Как-то в минуту откровенности Усенко сказал Крониду:

- От такой фронтовой жизни я скоро "дойду до ручки"! Нет больше терпения… Скажи, Кроня, ну зачем нас сейчас держат здесь? Почему не отправляют в Сталинград, на Кавказ, в Ленинград, к черту на кулички, лишь бы там бить фашистов?

Обойщиков разделял недовольство командира. Но чем практически он мог помочь ему?

- Хочешь послушать стихи? Не мои, Есенина?
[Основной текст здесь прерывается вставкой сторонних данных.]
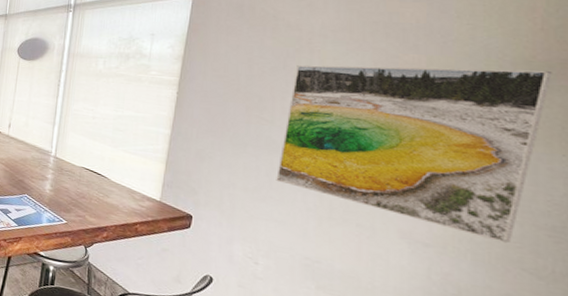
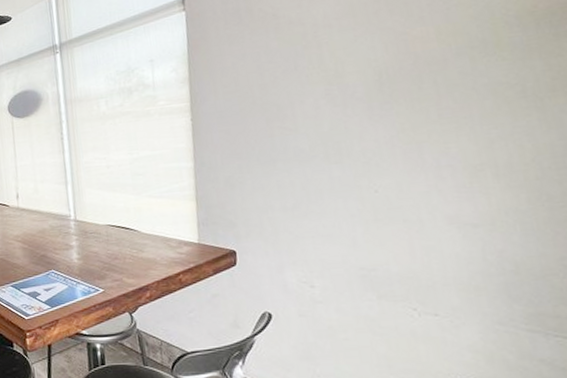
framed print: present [276,65,553,244] -> none [308,17,557,206]

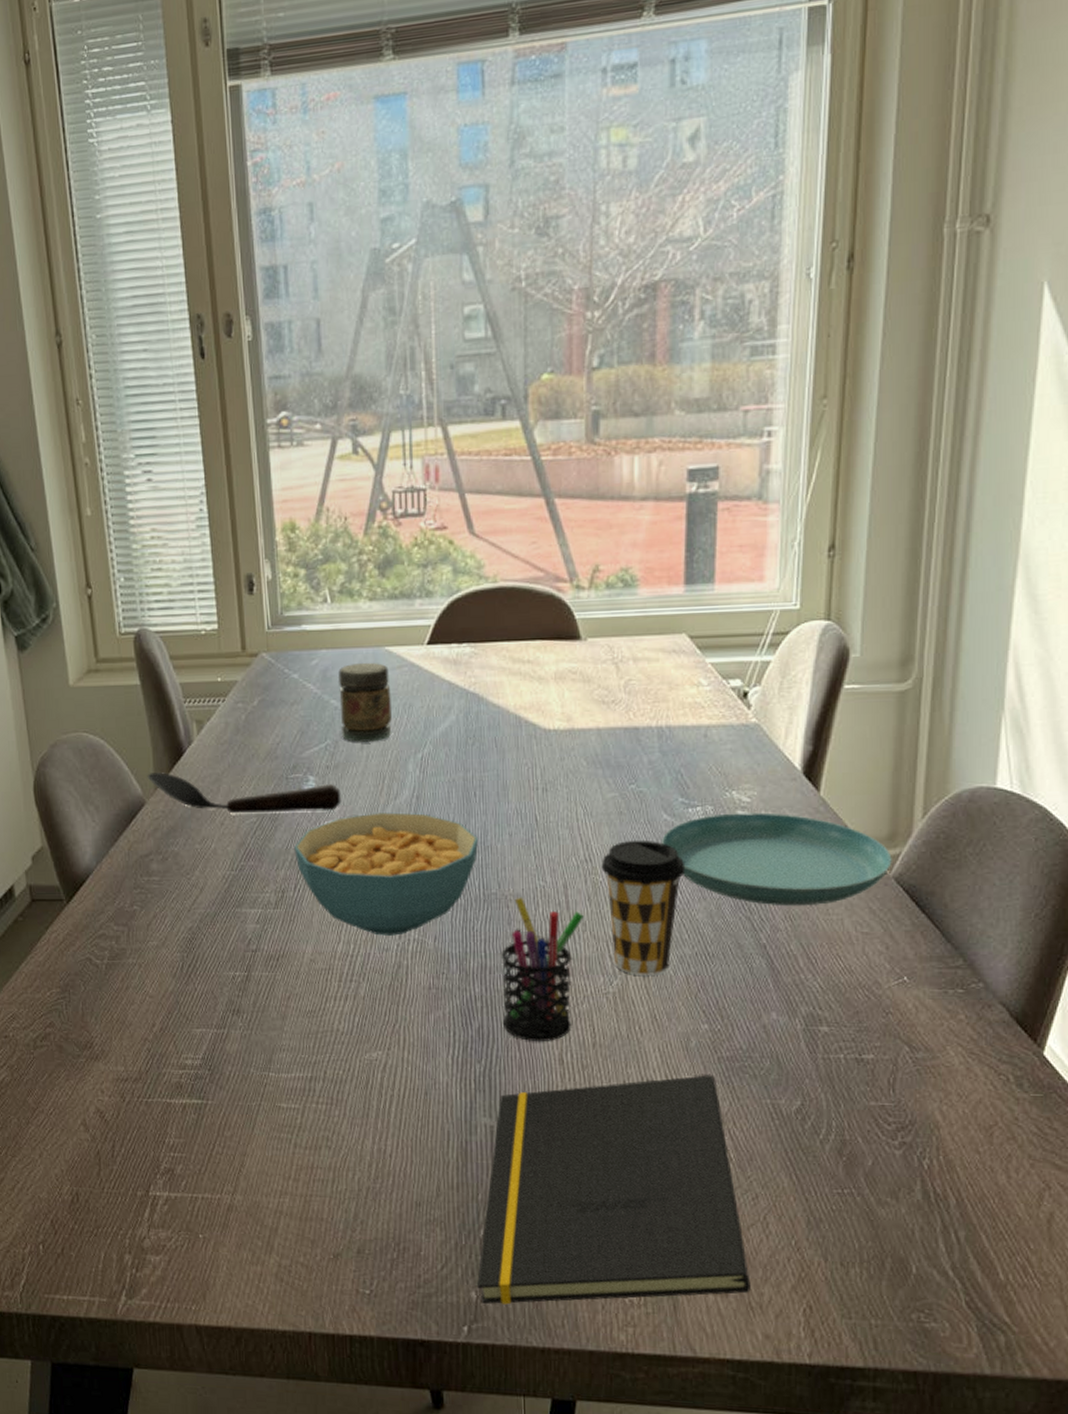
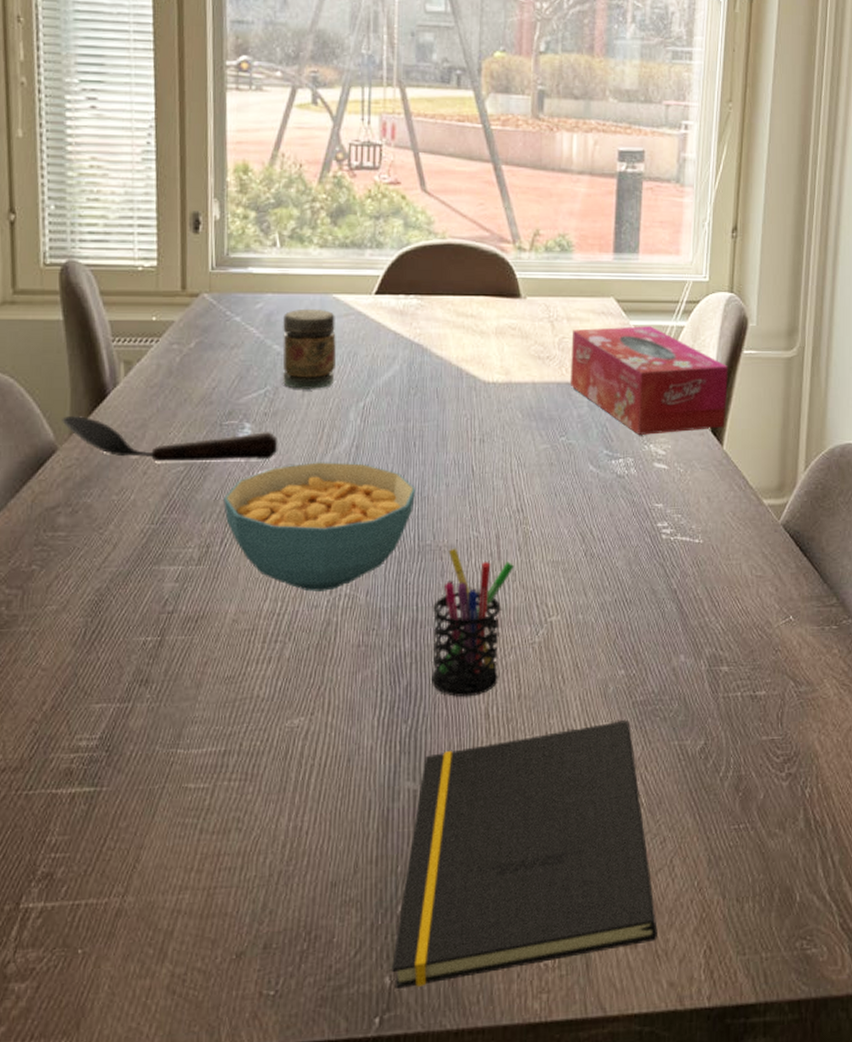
coffee cup: present [601,840,686,975] -> none [532,490,608,624]
tissue box: none [638,663,825,781] -> present [569,326,728,435]
saucer: present [662,813,892,906] -> none [588,465,781,553]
- Давай! - повернулся летчик.

Бомбардир наклонил голову, некоторое время молчал, будто изучал свои рыжие унты. Потом, подперев щеку рукой, задумчиво начал:

В этой могиле под скромными ивами
Спит он, зарытый землей,
С чистой душой, со святыми порывами,
С верой зари огневой…
Тихо от ветра, тоски напустившего,
Плачет, нахмурившись, даль,
Точно им всем безо времени сгибшего
Бедного юношу жаль.

Негромкий голос друга умолк. Константин про себя повторил эти впервые услышанные им строки и почувствовал за ними что-то невысказанное. Он осторожно коснулся плеча Обойщикова:

- Тоскуешь, Кроня? Вспомнил погибших?

Тот медленно кивнул и вздохнул:

- Стоят, Костик, они перед глазами как живые. Все время вижу Диговцева, Кузина, Родина, Ананьева… Вот ты говоришь, в Сталинград бы! Я тоже. Но… теперь нелегко нам будет уйти отсюда. Слишком много осталось здесь нашего брата неотомщенного! Много!

- Ничего, Кронид! Отомстим! Мы еще свое слово скажем.

Большинство людей вечернее время проводило в кубриках в до тошноты надоевшем однообразии: читали и перечитывали немногочисленные имевшиеся в библиотеке книжки, старые газеты, забивали "козла", писали длинные письма родным, заранее зная, что до адресатов они не дойдут, так как большинство летчиков были из тех мест, которые сейчас оказались под пятой фашистов.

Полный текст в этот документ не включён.